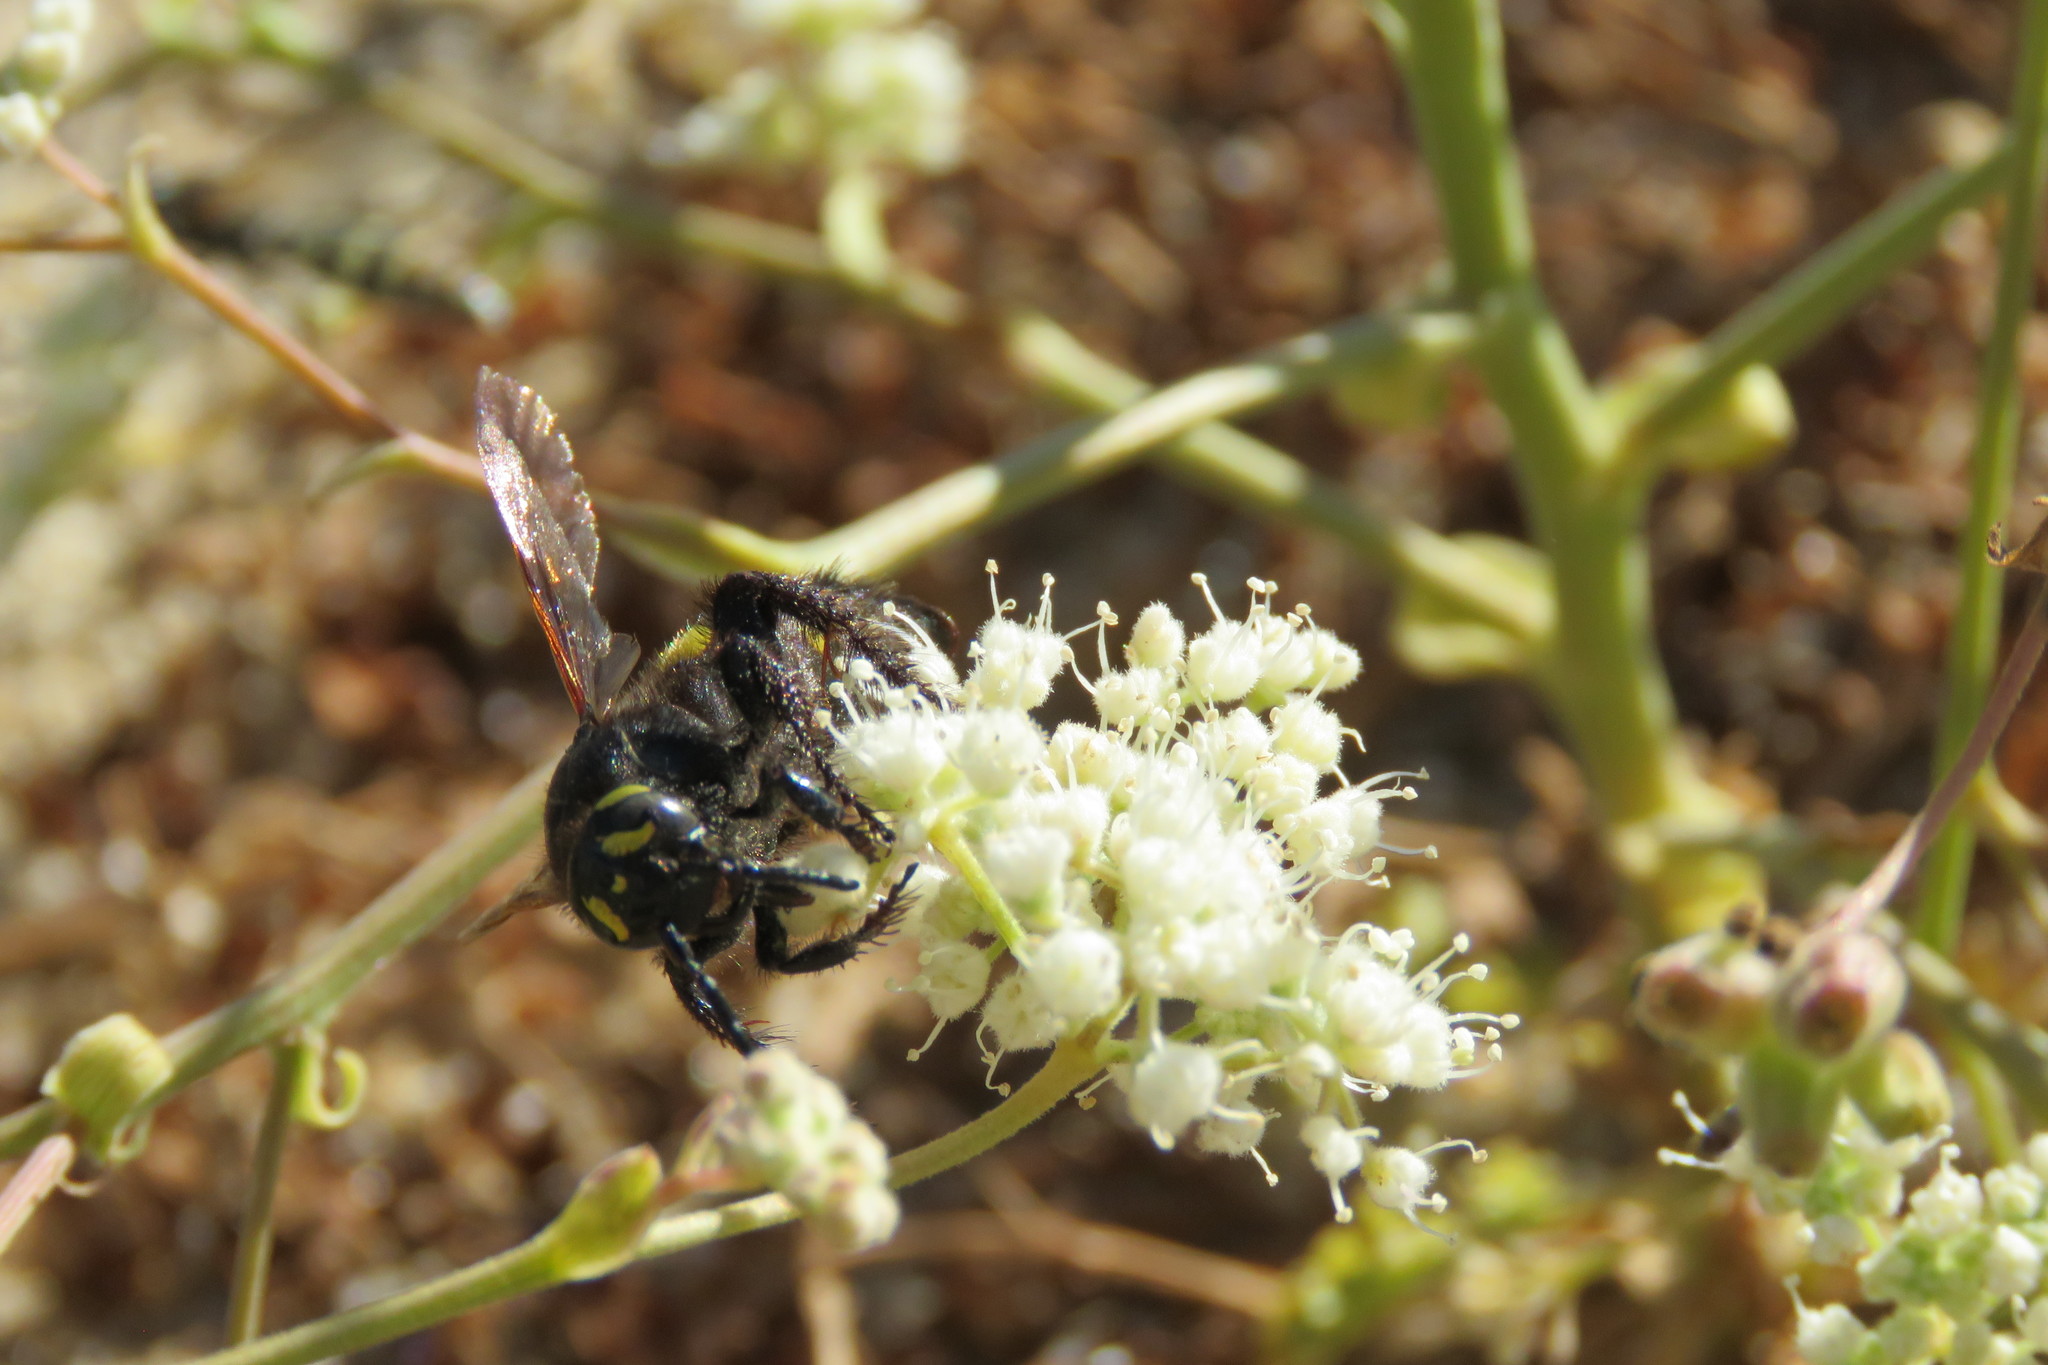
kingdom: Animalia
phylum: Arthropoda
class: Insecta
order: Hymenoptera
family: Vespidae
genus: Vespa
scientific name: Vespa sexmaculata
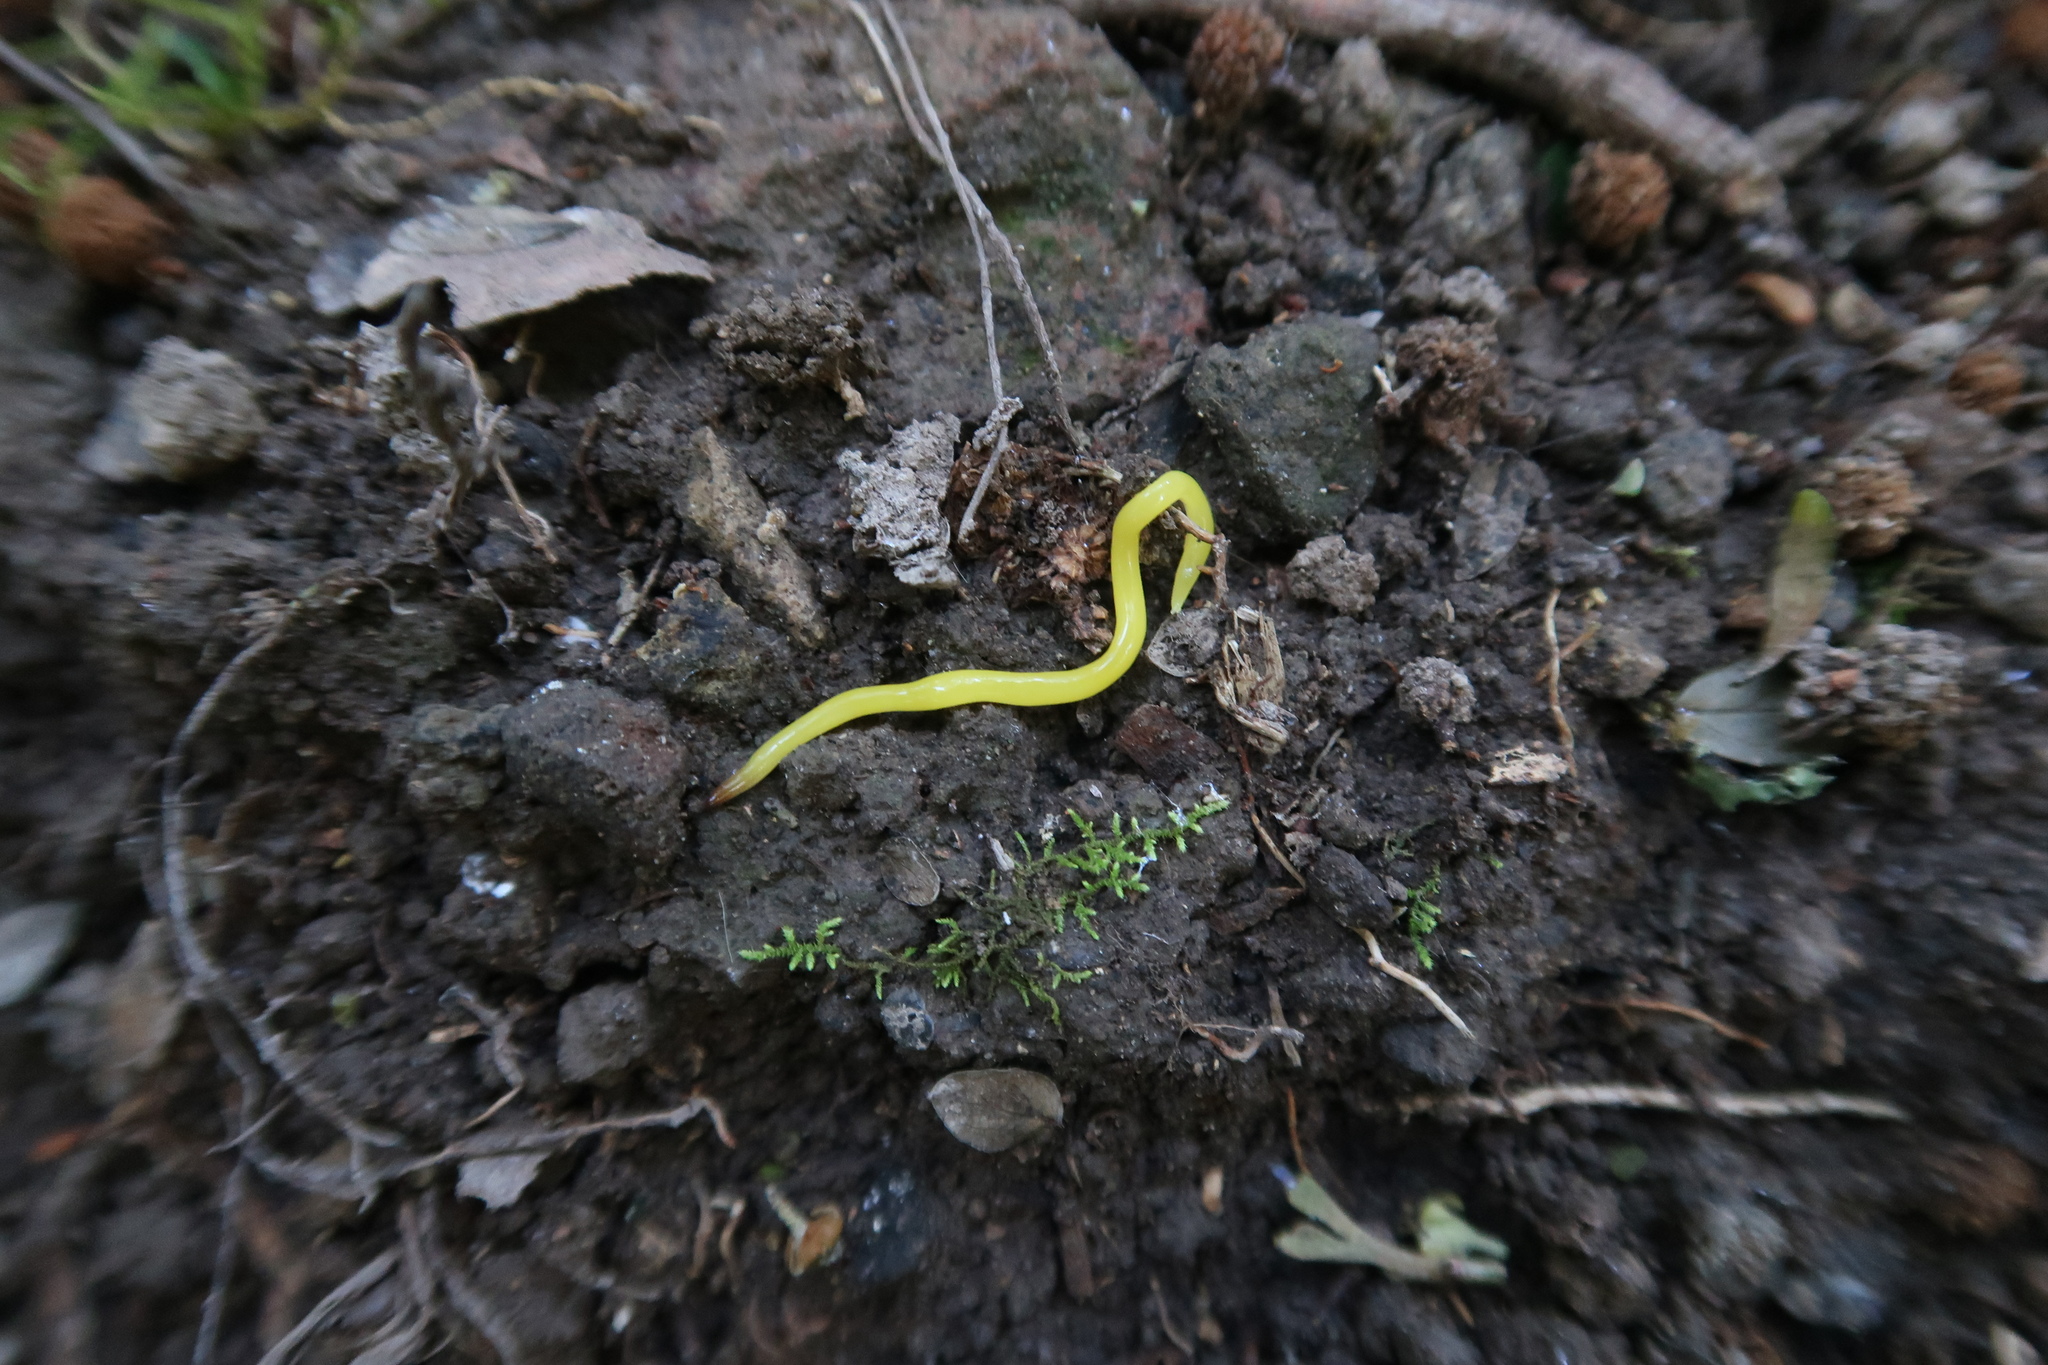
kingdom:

→ **Directions**
Copy all of the data above line for line, keeping every word and spelling the same, but leave the pictures out.

→ **The result**
kingdom: Animalia
phylum: Arthropoda
class: Insecta
order: Hymenoptera
family: Vespidae
genus: Vespa
scientific name: Vespa sexmaculata
kingdom:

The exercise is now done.